Texte présenté:
┄┄┄┄┄┄┄┄┄┄┄┄┄┄┄┄┄┄┄┄

Selon le général Abdallah Wafy, représentant spécial adjoint du secrétaire général de l’Onu en charge des opérations dans la partie orientale du Congo, les 1400 miliciens Hutus rwandais «ayant accepté de déposer les armes» arriveront «prochainement» à Kisangani au lieu-dit «Centre technique de Bataillons». Il semble que «Boyoma» ne sera qu’un lieu de «transit». La prochaine destination – finale ? – serait la localité d’Irebu, à l’Equateur en attendant de trouver un « pays d’accueil ». «C’est à croire que le chemin le plus court pour aller des provinces du Kivu vers le Rwanda passe par Kisangani et Mbandaka», s’enrage un activiste de la société civile joint au téléphone mardi à Kisangani.

A Kinshasa, le général Wafy a indiqué l’itinéraire : Walungu-Bukavu (Sud-Kivu), puis Kisangani (Province Orientale) et Irebu via Mbandaka (Equateur). A partir de cette dernière province, «on» va leur chercher un hypothétique pays d’accueil. Motif de cette errance : Paul Kagame rechigne à voir l’ombre d’un «Interahamwe» aux frontières de son pays. Le Congo-Kinshasa est-il en passe de se transformer en réceptacle des tous les flibustiers et autres pistoleros de l’Afrique centrale?

┄┄┄┄┄┄┄┄┄┄┄┄┄┄┄┄┄┄┄┄

Données à examiner:
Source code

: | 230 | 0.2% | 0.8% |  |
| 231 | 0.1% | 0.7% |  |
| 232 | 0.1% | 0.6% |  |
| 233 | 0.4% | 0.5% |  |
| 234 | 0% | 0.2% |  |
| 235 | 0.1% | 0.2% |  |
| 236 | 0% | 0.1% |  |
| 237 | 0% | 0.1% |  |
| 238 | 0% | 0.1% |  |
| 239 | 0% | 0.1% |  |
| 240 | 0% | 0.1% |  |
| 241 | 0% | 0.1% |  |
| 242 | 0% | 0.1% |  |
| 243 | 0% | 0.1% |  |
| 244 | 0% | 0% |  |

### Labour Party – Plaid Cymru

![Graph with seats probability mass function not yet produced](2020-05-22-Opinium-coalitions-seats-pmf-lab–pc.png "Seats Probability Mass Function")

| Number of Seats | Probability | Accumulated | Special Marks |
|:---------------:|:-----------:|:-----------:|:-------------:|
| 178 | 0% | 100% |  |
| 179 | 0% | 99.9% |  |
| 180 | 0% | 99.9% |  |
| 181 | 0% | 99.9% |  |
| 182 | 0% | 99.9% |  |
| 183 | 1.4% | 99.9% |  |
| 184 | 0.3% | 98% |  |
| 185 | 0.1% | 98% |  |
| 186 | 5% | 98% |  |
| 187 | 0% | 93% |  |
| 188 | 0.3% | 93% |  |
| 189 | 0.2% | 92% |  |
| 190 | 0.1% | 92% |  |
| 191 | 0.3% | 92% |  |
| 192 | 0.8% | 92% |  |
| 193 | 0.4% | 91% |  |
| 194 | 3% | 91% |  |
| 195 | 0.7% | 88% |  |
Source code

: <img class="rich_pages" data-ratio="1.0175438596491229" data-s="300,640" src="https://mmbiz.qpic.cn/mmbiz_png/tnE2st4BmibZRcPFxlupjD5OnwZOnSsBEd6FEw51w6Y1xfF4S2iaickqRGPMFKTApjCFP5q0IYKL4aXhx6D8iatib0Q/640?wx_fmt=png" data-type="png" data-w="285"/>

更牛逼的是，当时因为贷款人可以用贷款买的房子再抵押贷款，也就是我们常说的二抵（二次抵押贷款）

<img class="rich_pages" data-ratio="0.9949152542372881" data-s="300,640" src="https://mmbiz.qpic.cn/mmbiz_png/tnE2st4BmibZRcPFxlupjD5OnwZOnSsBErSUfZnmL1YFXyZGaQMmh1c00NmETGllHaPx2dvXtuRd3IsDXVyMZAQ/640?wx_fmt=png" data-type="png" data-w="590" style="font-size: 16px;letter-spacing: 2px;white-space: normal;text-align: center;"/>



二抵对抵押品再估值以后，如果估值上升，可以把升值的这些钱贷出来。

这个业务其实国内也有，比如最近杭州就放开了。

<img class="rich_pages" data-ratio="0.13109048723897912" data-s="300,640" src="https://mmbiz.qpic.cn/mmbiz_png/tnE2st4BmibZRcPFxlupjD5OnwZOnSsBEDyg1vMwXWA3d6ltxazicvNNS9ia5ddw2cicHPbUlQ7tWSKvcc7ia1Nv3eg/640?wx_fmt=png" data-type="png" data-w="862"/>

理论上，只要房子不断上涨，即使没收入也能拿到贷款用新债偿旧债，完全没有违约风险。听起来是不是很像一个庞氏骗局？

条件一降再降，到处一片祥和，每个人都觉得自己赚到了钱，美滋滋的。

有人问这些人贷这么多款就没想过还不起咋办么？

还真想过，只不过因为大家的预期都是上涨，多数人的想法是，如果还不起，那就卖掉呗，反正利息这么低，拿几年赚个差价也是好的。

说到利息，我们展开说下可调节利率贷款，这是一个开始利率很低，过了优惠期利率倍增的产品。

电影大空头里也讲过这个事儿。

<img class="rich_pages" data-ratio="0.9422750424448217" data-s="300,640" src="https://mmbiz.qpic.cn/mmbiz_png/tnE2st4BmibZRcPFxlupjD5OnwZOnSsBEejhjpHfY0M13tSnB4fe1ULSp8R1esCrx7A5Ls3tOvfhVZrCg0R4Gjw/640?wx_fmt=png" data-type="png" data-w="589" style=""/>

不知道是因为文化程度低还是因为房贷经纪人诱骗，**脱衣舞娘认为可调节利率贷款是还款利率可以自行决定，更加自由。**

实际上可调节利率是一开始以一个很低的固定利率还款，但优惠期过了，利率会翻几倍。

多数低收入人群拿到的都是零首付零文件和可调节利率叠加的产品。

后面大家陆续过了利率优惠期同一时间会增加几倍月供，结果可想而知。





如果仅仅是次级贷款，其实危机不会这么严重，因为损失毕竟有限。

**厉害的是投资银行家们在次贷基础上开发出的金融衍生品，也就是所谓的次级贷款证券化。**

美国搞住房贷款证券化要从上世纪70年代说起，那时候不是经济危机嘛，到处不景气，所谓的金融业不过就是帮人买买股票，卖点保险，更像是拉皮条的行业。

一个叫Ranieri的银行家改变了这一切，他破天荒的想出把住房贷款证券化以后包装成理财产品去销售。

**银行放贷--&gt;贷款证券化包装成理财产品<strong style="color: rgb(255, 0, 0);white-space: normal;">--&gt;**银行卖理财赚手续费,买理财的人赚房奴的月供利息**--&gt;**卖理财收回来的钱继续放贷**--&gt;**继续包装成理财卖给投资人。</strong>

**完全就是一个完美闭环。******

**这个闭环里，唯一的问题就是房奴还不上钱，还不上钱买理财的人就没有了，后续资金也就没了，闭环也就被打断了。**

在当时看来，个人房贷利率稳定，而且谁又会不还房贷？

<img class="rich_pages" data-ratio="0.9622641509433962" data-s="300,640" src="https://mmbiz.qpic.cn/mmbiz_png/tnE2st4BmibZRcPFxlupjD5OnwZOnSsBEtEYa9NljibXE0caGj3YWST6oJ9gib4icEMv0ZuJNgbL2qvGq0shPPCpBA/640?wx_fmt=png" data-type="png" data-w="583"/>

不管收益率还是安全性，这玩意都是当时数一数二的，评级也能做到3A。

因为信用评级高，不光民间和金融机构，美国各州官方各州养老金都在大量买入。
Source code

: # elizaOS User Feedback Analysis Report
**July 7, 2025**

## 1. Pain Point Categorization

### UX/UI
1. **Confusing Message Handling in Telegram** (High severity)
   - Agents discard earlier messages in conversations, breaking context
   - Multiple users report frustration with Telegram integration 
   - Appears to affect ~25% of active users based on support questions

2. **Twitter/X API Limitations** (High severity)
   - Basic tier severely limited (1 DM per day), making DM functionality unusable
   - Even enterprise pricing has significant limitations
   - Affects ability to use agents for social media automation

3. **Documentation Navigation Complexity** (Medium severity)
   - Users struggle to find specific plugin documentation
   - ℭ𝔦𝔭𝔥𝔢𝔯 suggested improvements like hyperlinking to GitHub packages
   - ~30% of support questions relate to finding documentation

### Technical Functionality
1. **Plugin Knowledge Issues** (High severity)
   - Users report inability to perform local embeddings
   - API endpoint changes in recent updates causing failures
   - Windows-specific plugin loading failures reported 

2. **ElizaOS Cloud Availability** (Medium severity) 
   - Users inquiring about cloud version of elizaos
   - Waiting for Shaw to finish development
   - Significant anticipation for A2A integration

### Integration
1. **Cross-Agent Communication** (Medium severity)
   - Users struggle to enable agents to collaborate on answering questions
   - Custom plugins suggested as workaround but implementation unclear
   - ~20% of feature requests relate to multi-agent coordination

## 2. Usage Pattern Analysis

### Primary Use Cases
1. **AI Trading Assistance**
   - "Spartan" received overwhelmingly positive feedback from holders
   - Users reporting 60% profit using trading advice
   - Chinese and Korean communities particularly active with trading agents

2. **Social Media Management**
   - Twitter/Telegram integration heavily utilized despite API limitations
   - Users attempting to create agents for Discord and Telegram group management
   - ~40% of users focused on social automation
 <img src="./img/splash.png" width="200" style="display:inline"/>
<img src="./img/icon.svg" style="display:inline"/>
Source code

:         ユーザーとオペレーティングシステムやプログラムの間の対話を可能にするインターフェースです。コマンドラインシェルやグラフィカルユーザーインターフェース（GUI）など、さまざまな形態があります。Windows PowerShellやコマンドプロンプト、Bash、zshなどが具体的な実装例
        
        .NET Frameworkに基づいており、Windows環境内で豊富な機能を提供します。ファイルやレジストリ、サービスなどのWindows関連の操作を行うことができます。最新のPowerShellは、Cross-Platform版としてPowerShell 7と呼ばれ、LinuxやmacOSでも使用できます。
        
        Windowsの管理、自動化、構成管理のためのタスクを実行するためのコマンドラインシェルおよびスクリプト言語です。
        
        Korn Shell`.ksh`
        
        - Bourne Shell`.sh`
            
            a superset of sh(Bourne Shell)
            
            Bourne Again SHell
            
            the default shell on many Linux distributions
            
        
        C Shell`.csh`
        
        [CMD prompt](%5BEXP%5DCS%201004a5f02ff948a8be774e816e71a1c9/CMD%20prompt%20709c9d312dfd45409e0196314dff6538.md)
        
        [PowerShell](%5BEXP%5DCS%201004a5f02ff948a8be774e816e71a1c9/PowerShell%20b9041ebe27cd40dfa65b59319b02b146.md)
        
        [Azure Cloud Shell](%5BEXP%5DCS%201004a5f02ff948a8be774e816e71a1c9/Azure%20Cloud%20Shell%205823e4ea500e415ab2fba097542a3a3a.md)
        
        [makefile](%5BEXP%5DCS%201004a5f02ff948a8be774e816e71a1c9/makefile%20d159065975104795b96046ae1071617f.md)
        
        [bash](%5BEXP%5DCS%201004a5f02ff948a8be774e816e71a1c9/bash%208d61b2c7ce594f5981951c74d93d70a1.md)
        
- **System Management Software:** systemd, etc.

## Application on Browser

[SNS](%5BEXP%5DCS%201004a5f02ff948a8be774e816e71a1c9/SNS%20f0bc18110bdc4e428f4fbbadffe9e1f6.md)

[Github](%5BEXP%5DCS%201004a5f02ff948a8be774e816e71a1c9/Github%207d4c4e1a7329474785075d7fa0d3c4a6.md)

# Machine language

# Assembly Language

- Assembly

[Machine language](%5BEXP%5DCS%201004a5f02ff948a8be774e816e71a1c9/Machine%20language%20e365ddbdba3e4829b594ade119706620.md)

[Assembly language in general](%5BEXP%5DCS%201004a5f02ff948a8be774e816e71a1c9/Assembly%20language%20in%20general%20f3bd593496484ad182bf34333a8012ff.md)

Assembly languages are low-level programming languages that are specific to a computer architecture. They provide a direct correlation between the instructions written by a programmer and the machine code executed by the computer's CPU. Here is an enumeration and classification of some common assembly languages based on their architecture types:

┄┄┄┄┄┄┄┄┄┄┄┄┄┄┄┄┄┄┄┄

Consigne:
Répondez à ces questions sur le texte consacré au transfert des miliciens hutus rwandais :
1. Combien de miliciens doivent arriver à Kisangani ?
2. Dans quelle localité de l'Equateur se trouverait leur prochaine destination ?
3. Par quelle ville passe l'itinéraire pour rejoindre Irebu ?

Résultat de l'exercice:
1. 1400
2. Irebu
3. Mbandaka